__Work instructions__. Locate each line of the items below that contains the string "также", treating uppercase and lowercase as different, and copy every such line.

Dataset entries
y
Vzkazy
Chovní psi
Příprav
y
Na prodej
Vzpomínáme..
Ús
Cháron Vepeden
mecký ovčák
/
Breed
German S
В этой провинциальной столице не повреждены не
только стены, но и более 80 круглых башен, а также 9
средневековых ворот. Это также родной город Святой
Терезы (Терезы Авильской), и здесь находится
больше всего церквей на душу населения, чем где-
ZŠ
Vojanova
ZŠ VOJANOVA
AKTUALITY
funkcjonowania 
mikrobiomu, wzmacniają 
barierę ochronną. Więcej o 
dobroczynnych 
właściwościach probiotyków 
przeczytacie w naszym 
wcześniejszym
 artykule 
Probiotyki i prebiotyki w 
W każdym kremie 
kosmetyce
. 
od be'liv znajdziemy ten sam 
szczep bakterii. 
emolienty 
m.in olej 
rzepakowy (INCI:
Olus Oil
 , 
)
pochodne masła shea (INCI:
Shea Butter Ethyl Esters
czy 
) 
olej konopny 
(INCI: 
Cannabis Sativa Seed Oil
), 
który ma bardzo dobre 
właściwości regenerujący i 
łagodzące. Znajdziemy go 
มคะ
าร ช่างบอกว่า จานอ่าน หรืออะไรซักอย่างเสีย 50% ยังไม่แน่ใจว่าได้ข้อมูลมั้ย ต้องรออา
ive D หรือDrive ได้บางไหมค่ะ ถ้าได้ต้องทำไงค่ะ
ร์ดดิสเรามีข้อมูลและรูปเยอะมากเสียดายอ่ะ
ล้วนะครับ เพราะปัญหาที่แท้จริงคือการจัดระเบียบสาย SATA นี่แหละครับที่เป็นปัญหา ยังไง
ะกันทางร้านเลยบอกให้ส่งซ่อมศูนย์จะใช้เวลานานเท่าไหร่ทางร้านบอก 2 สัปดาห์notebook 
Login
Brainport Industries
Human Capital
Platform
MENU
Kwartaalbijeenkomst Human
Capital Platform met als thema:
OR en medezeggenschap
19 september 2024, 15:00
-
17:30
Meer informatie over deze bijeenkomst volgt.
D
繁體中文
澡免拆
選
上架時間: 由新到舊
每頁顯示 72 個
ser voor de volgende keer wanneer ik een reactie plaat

__Exercise answer__.
только стены, но и более 80 круглых башен, а также 9
средневековых ворот. Это также родной город Святой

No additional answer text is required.